In this paper we present the design and implementation of a Compressive Sensing Microscopy (CSM) imaging system, which uses the Compressive Sensing (CS) method to realize optical-sectioning imaging. The theoretical aspect of the proposed system is investigated using the mathematical model of the CS method and an experimental prototype is constructed to verify the CSM design. Compared to conventional optical-sectioning microscopes (such as Laser Scanning Confocal Microscopes (LSCMs) or Programmable Array Microscopes (PAMs)), the CSM system realizes optical-sectioning imaging using a single-pixel photo detector and without any mechanical scanning process. The complete information of the imaging scene is reconstructed from the CS measurements numerically.
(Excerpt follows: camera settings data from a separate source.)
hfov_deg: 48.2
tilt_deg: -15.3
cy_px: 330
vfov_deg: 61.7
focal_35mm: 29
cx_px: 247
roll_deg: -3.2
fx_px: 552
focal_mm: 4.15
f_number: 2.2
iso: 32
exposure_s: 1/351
Compressive sensing principles and iterative sparse recovery for inverse and ill-posed problems by Evelyn Herrholz and Gerd Teschke. The abstract reads:
In this paper, we are concerned with compressive sampling strategies and sparse recovery principles for linear inverse and ill-posed problems. As the main result, we provide compressed measurement models for ill-posed problems and recovery accuracy estimates for sparse approximations of the solution of the underlying inverse problem. The main ingredients are variational formulations that allow the treatment of ill-posed operator equations in the context of compressively sampled data. In particular, we rely on Tikhonov variational and constrained optimization formulations. One essential difference to the classical compressed sensing framework is the incorporation of joint sparsity measures allowing the treatment of infinite-dimensional reconstruction spaces. The theoretical results are furnished with a number of numerical experiments.
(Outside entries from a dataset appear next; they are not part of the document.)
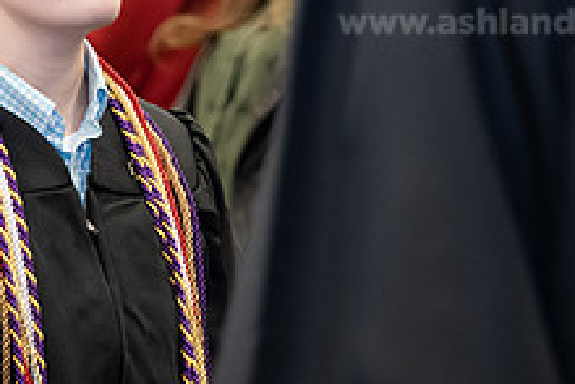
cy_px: 77
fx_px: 4635
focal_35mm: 290
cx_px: 220
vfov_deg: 4.7
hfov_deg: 7.1
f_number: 3.2
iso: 2000
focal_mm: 110
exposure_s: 1/200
I just found the following on an extensive search on arxiv, CS is mentioned: An inverse problem for the wave equation with one measurement and the pseudorandom noise by Tapio Helin, Matti Lassas, Lauri Oksanen. The abstract reads:
We consider the wave equation $(\p_t^2-\Delta_g)u(t,x)=f(t,x)$, in $\R^n$, $u|_{\R_-\times \R^n}=0$, where the metric $g=(g_{jk}(x))_{j,k=1}^n$ is known outside an open and bounded set $M\subset \R^n$ with smooth boundary $\p M$. We define a deterministic source $f(t,x)$ called the pseudorandom noise as a sum of point sources, $f(t,x)=\sum_{j=1}^\infty a_j\delta_{x_j}(x)\delta(t)$, where the points $x_j,\ j\in\Z_+$, form a dense set on $\p M$. We show that when the weights $a_j$ are chosen appropriately, $u|_{\R\times \p M}$ determines the scattering relation on $\p M$, that is, it determines for all geodesics which pass through $M$ the travel times together with the entering and exit points and directions. The wave $u(t,x)$ contains the singularities produced by all point sources, but when $a_j=\lambda^{-\lambda^{j}}$ for some $\lambda>1$, we can trace back the point source that produced a given singularity in the data. This gives us the distance in $(\R^n, g)$ between a source point $x_j$ and an arbitrary point $y \in \p M$. In particular, if $(\bar M,g)$ is a simple Riemannian manifold and $g$ is conformally Euclidian in $\bar M$, these distances are known to determine the metric $g$ in $M$. In the case when $(\bar M,g)$ is non-simple we present a more detailed analysis of the wave fronts yielding the scattering relation on $\p M$.